A shock to the job market as massive and as sustained as the coronavirus will leave lasting change — and damage — in its wake.
We jumped from the best labor market in 60 years, before the coronavirus, to the worst, in April. As the country comes back, millions of jobs lost during the pandemic will never come back, and there will be massive reallocations of jobs from some parts of the economy to others.
  • "This is the biggest thing since the Great Depression. It's absolutely enormous and incredibly fast," says Nicholas Bloom, an economist at Stanford.

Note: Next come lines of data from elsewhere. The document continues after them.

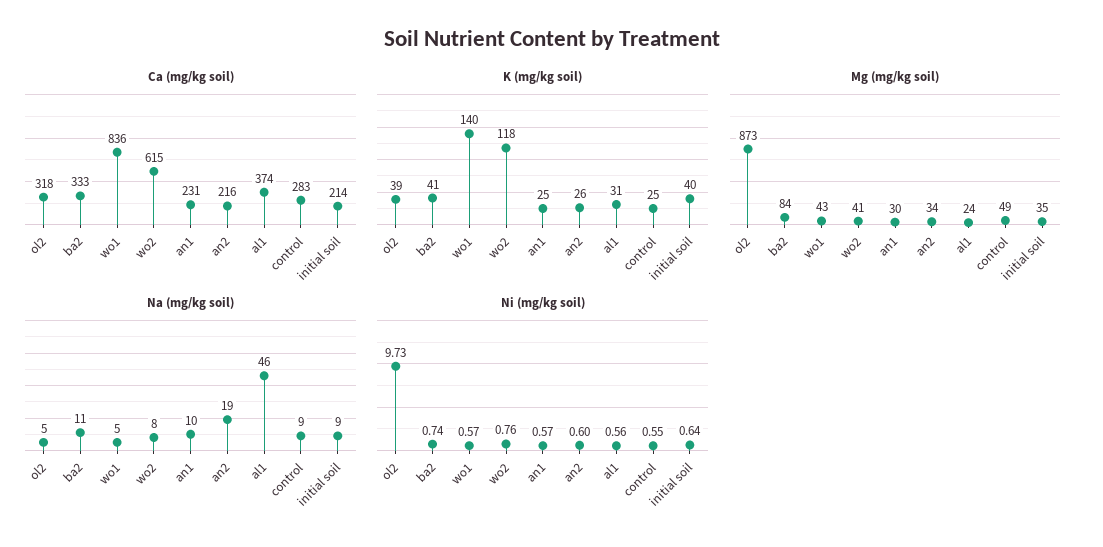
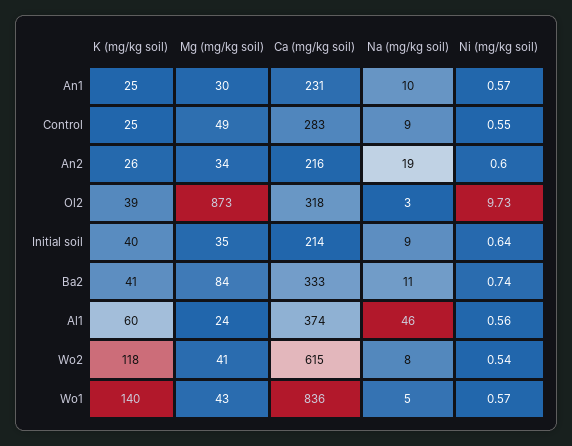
  {
    "Ca (mg/kg soil)": {
      "ol2": 318,
      "ba2": 333,
      "wo1": 836,
      "wo2": 615,
      "an1": 231,
      "an2": 216,
      "al1": 374,
      "control": 283,
      "initial soil": 214
    },
    "K (mg/kg soil)": {
      "ol2": 39,
      "ba2": 41,
      "wo1": 140,
      "wo2": 118,
      "an1": 25,
      "an2": 26,
-     "al1": 31,
+     "al1": 60,
      "control": 25,
      "initial soil": 40
    },
    "Mg (mg/kg soil)": {
      "ol2": 873,
      "ba2": 84,
      "wo1": 43,
      "wo2": 41,
      "an1": 30,
      "an2": 34,
      "al1": 24,
      "control": 49,
      "initial soil": 35
    },
    "Na (mg/kg soil)": {
-     "ol2": 5,
+     "ol2": 3,
      "ba2": 11,
      "wo1": 5,
      "wo2": 8,
      "an1": 10,
      "an2": 19,
      "al1": 46,
      "control": 9,
      "initial soil": 9
    },
    "Ni (mg/kg soil)": {
      "ol2": 9.73,
      "ba2": 0.74,
      "wo1": 0.57,
-     "wo2": 0.76,
+     "wo2": 0.54,
      "an1": 0.57,
      "an2": 0.6,
      "al1": 0.56,
      "control": 0.55,
      "initial soil": 0.64
    }
  }

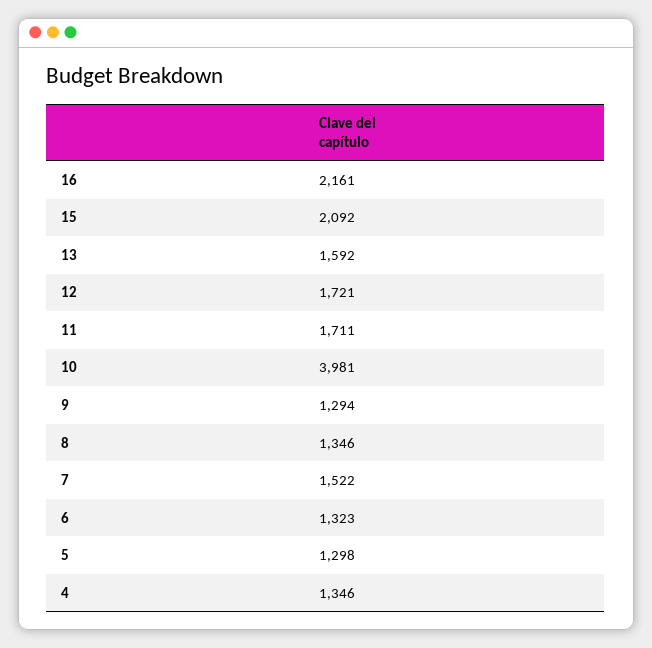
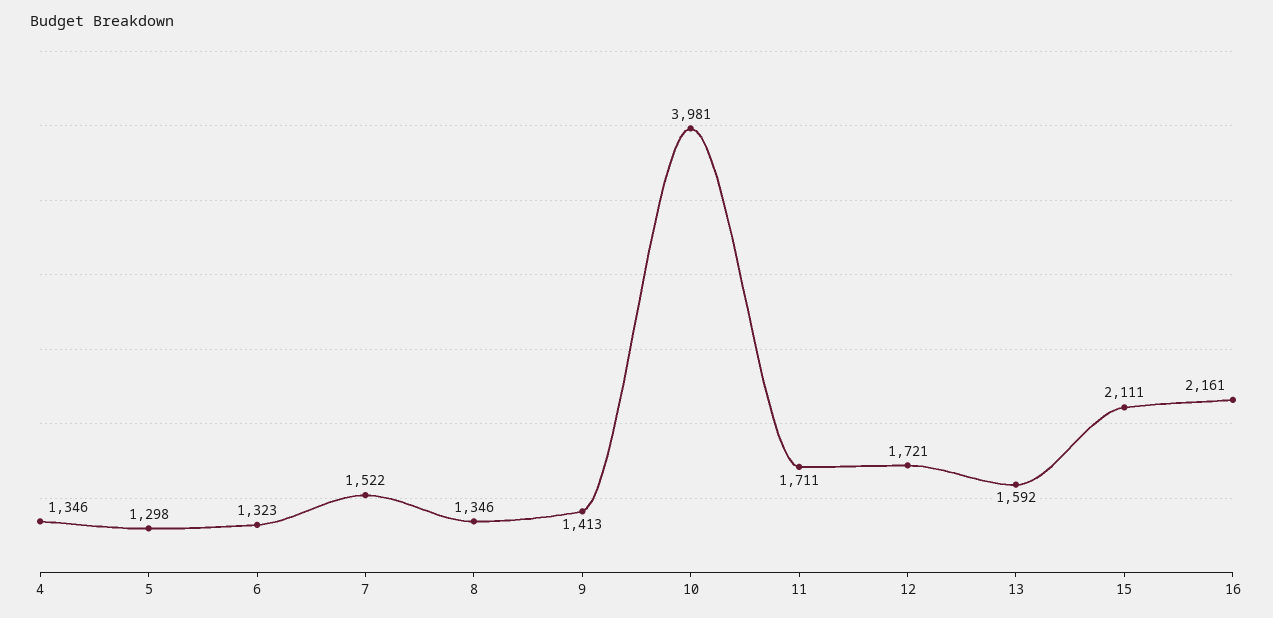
  {
    "16": 2161,
-   "15": 2092,
+   "15": 2111,
    "13": 1592,
    "12": 1721,
    "11": 1711,
    "10": 3981,
-   "9": 1294,
+   "9": 1413,
    "8": 1346,
    "7": 1522,
    "6": 1323,
    "5": 1298,
    "4": 1346
  }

 Even as states start opening up, new job postings in the U.S. are still down nearly 30% compared with February, according to an analysis by research firm Gartner.
But a closer look at which sectors of the economy are hiring tells us more about how the pandemic might alter the job market.
  • There's been a surge in postings for grocery and delivery workers. Amazon, Walmart, and Instacart alone have hired around 700,000 people since the pandemic began.
  • Look for similar surges in cleaning, sanitation, and construction in the coming weeks and months, Bloom says. Public spaces will need to hire cleaning crews and construction companies to keep spaces sanitized and add barriers or other distance-enforcing features.
  • We could also see increased hiring in high tech because jobs in that sector can often be done remotely, he says.
There is also data on the sectors that have suffered most and that will have the toughest recoveries.
  • Jobs like Uber driver, flight attendant, server, and chef are among those that have seen the steepest hiring slumps.
  • Gartner notes that hiring in some of the hardest-hit areas of the economy — like hospitality and retail — is starting to climb back up. But millions of jobs will be gone for good as many stores and restaurants permanently shutter and people remain nervous about traveling.
And there's another longer-term — and seldom discussed — potential impact of the pandemic: So far, much of the pain has hit low-skill and low-wage jobs, but white-collar jobs will also be in jeopardy as the crisis grinds on, Bloom says.
  • Consider this: The bulk of job creation during the pandemic has been in low-wage jobs, like grocery and delivery, while other sectors freeze hiring altogether. If a graphic designer or a middle manager at a software company loses their job now, it'll be very difficult to find a comparable job out there.
  • The deteriorating labor market could also push discouraged, laid-off older workers — who are also at greater risk of becoming seriously ill if they contract the coronavirus — into early retirement.
  • "There will be a number of people for whom this will be the last job they have," says Bloom. "And waves of early retirement are really bad for the U.S. labor market."